- Born: 14 March 1962 (age 63) United Kingdom
- Occupation: Group CEO of QBE Insurance

= Andrew Horton =

David A. Horton (born 14 March 1962) is the Group CEO of QBE Insurance (QBE), an Australian Insurance company.

==Early life==
Horton was born in Manchester and brought up in Bedfordshire where he attended Bedford School before reading natural sciences at Cambridge.

==Career==
Horton qualified as a chartered accountant with Coopers and Lybrand in 1987. He was the UK chief financial officer at ING and was the deputy global chief financial officer and global head of finance for the equity markets division of ING Barings, having held various financial positions with the company since January 1997. He was subsequently finance director of BG and served on the board from June 2003. He was appointed chief executive of Beazley, a European insurance company, on 1 September 2008.

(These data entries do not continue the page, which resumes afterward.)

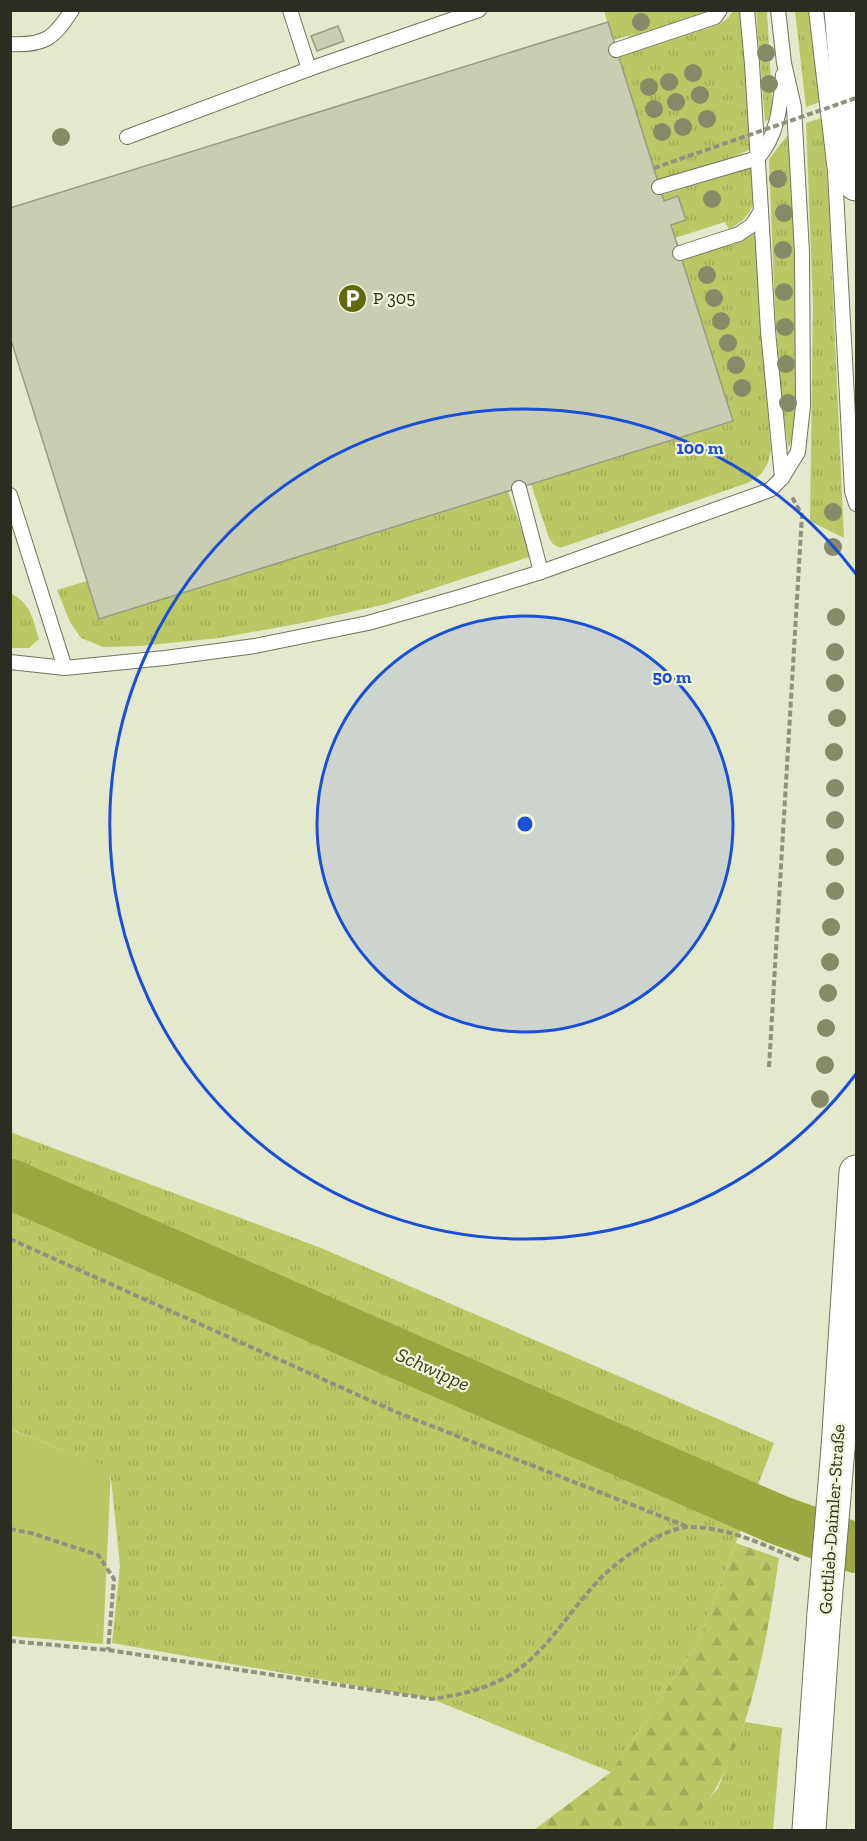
<svg xmlns="http://www.w3.org/2000/svg" width="867" height="1841" font-family="'Zilla Slab',serif">
<style>
.grass{fill:url(#grass-tufts)}
.forest{fill:url(#forest-firs)}
.garden{fill:#bbc765}
.lines{fill:none;stroke-linecap:round;stroke-linejoin:round}
.river{stroke:#9ca742;stroke-width:50}
.building{fill:#c9ceb2;stroke:#989c82;stroke-width:1.5}
.lane-casing{stroke:#71755c;stroke-width:16}
.secondary-casing{stroke:#71755c;stroke-width:35}
.path{stroke:#90927f;stroke-width:4;stroke-dasharray:6 3;stroke-linecap:butt}
.lane{stroke:#fff;stroke-width:14}
.secondary{stroke:#fff;stroke-width:33}
.secondary-bridge-casing{stroke:#71755c;stroke-width:35;stroke-linecap:butt}
.path-bridge{stroke:#90927f;stroke-width:4;stroke-dasharray:6 3;stroke-linecap:butt}
.secondary-bridge{stroke:#fff;stroke-width:33}
.tree{fill:#868a67}
.ring{fill:none;stroke:#1d4ed8;stroke-width:3}
.labels{text-anchor:middle;dominant-baseline:central;stroke-width:4.5;stroke-linejoin:round;paint-order:stroke}
.poi-label{font-size:18px;fill:#2b2c22;stroke:#f1f6d9;text-anchor:start}
.street-label{font-size:18px;fill:#2b2c22;stroke:#f1f6d9}
.water-label{font-size:20px;font-style:italic;fill:#393d14;stroke:#f1f6d9}
.centre{fill:#1d4ed8;stroke:#f1f6d9;stroke-width:3}
.ring-label{font-size:18px;text-anchor:middle;font-weight:bold;fill:#1d4ed8;stroke:#f1f6d9;stroke-width:4.5;stroke-linejoin:round;paint-order:stroke}
</style>
<defs>
<pattern id="grass-tufts" width="24" height="20" patternUnits="userSpaceOnUse" patternTransform="scale(1.5)"><rect width="24" height="20" fill="#bbc765"/><path d="M3 7l-1-3M5 7V3M7 7l1-3M15 17l-1-3M17 17v-4M19 17l1-3" fill="none" stroke="#a1ab57"/></pattern>
<pattern id="forest-firs" width="22" height="20" patternUnits="userSpaceOnUse" patternTransform="scale(1.5)"><rect width="22" height="20" fill="#bbc765"/><path d="M5 1l3.5 6h-7zM16 11l3.5 6h-7z" fill="#a1ab57"/></pattern>
</defs>
<rect width="100%" height="100%" fill="#e4e8cc"/>
<g class="grass">
<polygon points="604,11 710,11 697,17 631,38 627,36 613,40"/>
<polygon points="733,11 743,11 753,148 731,158 657,180 618,57 720,24 728,18"/>
<polygon points="756,11 767,11 773,118 765,121"/>
<polygon points="795,11 810,11 820,102 806,107"/>
<polygon points="822,118 828,186 844,538 810,521 813,305 806,123"/>
<path d="M787 136 789 138C792 181 808 426 788 447L781 395 775 312 769 159Z"/>
<path d="M753 167C756 197 759 213 729 229L725 222 675 238 672 224 686 220 678 196 664 201 662 195Z"/>
<polygon points="757,232 762,346 771,449 768,463 761,474 750,482 560,548 553,544 549,538 531,484 732,422 682,259 746,238"/>
<polygon points="508,492 530,552 529,557 386,604 302,623 219,638 140,646 103,647 81,638 70,622 57,590 87,581 99,619"/>
<path d="M10 593C31 603 33 619 39 639L29 648H11Z"/>
<polygon points="10,1132 321,1248 774,1443 698,1642 611,1772 432,1699 112,1643 120,1566 110,1469 11,1429"/>
<polygon points="745,1722 782,1728 773,1830 685,1830 718,1788"/>
</g>
<path class="forest" d="M736 1543 779 1558C766 1646 748 1764 685 1830H534L611 1772 698 1642Z"/>
<polygon class="garden" points="10,1429 111,1469 103,1644 11,1636"/>
<g class="lines">
<polyline class="river" points="10,1184 776,1519 856,1548"/>
</g>
<g class="building">
<polygon points="608,22 664,201 678,196 686,220 671,225 733,421 99,619 10,337 10,208"/>
<polygon points="338,26 344,41 317,51 311,36"/>
</g>
<g class="lines">
<defs>
<g id="lane">
<polyline points="290,10 309,69"/>
<polyline points="816,10 835,172 852,491 856,504"/>
<path d="M10 44C45 46 54 38 72 10"/>
<polyline points="616,50 715,17 720,10"/>
<polyline points="127,137 309,69 479,10"/>
<path d="M659 187 758 158C779 133 780 105 783 75"/>
<polyline points="761,211 768,331 782,478"/>
<polyline points="680,253 739,234 752,225 761,211 752,64 747,10"/>
<polyline points="519,488 541,572"/>
<polyline points="10,495 65,668"/>
<polyline points="10,662 65,668 165,658 255,646 368,623 460,597 541,572 770,490 782,478 798,452 803,406 802,253 794,107 784,63 778,10"/>
</g>
<g id="secondary">
<polyline points="841,10 856,184"/>
<polyline points="838,1448 856,1172"/>
<polyline points="809,1830 824,1614"/>
</g>
</defs>
<use href="#lane" class="lane-casing"/>
<use href="#secondary" class="secondary-casing"/>
<g class="path">
<polyline points="769,1067 802,515 792,497"/>
<polyline points="10,1239 396,1412 686,1526"/>
<polyline points="10,1529 31,1533 98,1555 114,1579 108,1650"/>
<path d="M10 1641 108 1650 432 1699C460 1695 486 1689 510 1675 547 1652 568 1613 597 1582 613 1565 635 1549 655 1538 665 1533 679 1527 690 1527 727 1527 765 1545 799 1560"/>
</g>
<use href="#lane" class="lane"/>
<use href="#secondary" class="secondary"/>
<defs>
<polyline id="secondary-bridge" points="824,1614 838,1448"/>
</defs>
<use href="#secondary-bridge" class="secondary-bridge-casing"/>
<polyline class="path-bridge" points="654,168 856,98"/>
<use href="#secondary-bridge" class="secondary-bridge"/>
</g>
<g class="tree">
<circle cx="641" cy="22" r="9"/>
<circle cx="766" cy="53" r="9"/>
<circle cx="693" cy="73" r="9"/>
<circle cx="669" cy="82" r="9"/>
<circle cx="769" cy="84" r="9"/>
<circle cx="649" cy="87" r="9"/>
<circle cx="700" cy="95" r="9"/>
<circle cx="676" cy="102" r="9"/>
<circle cx="654" cy="109" r="9"/>
<circle cx="707" cy="119" r="9"/>
<circle cx="683" cy="127" r="9"/>
<circle cx="662" cy="132" r="9"/>
<circle cx="61" cy="137" r="9"/>
<circle cx="778" cy="179" r="9"/>
<circle cx="712" cy="199" r="9"/>
<circle cx="784" cy="213" r="9"/>
<circle cx="783" cy="250" r="9"/>
<circle cx="707" cy="275" r="9"/>
<circle cx="784" cy="292" r="9"/>
<circle cx="714" cy="298" r="9"/>
<circle cx="721" cy="321" r="9"/>
<circle cx="785" cy="327" r="9"/>
<circle cx="728" cy="343" r="9"/>
<circle cx="786" cy="364" r="9"/>
<circle cx="736" cy="365" r="9"/>
<circle cx="742" cy="388" r="9"/>
<circle cx="788" cy="403" r="9"/>
<circle cx="833" cy="512" r="9"/>
<circle cx="833" cy="547" r="9"/>
<circle cx="836" cy="617" r="9"/>
<circle cx="835" cy="652" r="9"/>
<circle cx="835" cy="683" r="9"/>
<circle cx="837" cy="718" r="9"/>
<circle cx="834" cy="752" r="9"/>
<circle cx="835" cy="788" r="9"/>
<circle cx="835" cy="820" r="9"/>
<circle cx="835" cy="857" r="9"/>
<circle cx="835" cy="891" r="9"/>
<circle cx="831" cy="927" r="9"/>
<circle cx="830" cy="962" r="9"/>
<circle cx="828" cy="993" r="9"/>
<circle cx="826" cy="1028" r="9"/>
<circle cx="825" cy="1065" r="9"/>
<circle cx="820" cy="1099" r="9"/>
</g>
<circle cx="525" cy="824" r="208" fill="#1d4ed8" fill-opacity=".12"/>
<g class="ring">
<circle cx="525" cy="824" r="208"/>
<path d="M856 1074A415 415 0 1 1 856 574"/>
</g>
<defs>
<symbol id="parking-disc" viewBox="-11 -11 22 22"><circle r="9.5" fill="#61690c" stroke="#f1f6d9"/><path d="M-3.5-5.5H1a3.5 3.5 0 0 1 0 7H-1V5.5H-3.5ZM-1-3.4V-.6H.8a1.4 1.4 0 0 0 0-2.8Z" fill="#fff"/></symbol>
</defs>
<g fill-rule="evenodd">
<use href="#parking-disc" x="336" y="282" width="33" height="33"/>
</g>
<g class="labels">
<g class="poi-label">
<text x="373" y="298">P 305</text>
</g>
<g class="street-label">
<text transform="translate(832 1519) rotate(-86)">Gottlieb-Daimler-Straße</text>
</g>
<g class="water-label">
<text transform="translate(433 1369) rotate(24)">Schwippe</text>
</g>
</g>
<circle cx="525" cy="824" r="9" class="centre"/>
<g class="ring-label">
<text x="700" y="454">100 m</text>
<text x="672" y="683">50 m</text>
</g>
<rect width="867" height="1841" fill="none" stroke="#2b2c22" stroke-width="24"/>
</svg>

In March 2021, it was announced that Horton would be the next Group CEO of QBE Insurance.

Andrew Horton recently appeared on BBC Radio 4's show 'The Bottom Line', hosted by Evan Davis.

Despite a year of natural disasters including Hurricane Sandy, Horton told the Insurance Times he expected a strong performance from Beazley in 2012. Horton has spoken to the Financial Times on this topic also, suggesting an 'advantage' to non-tragic catastrophes for the insurance industry.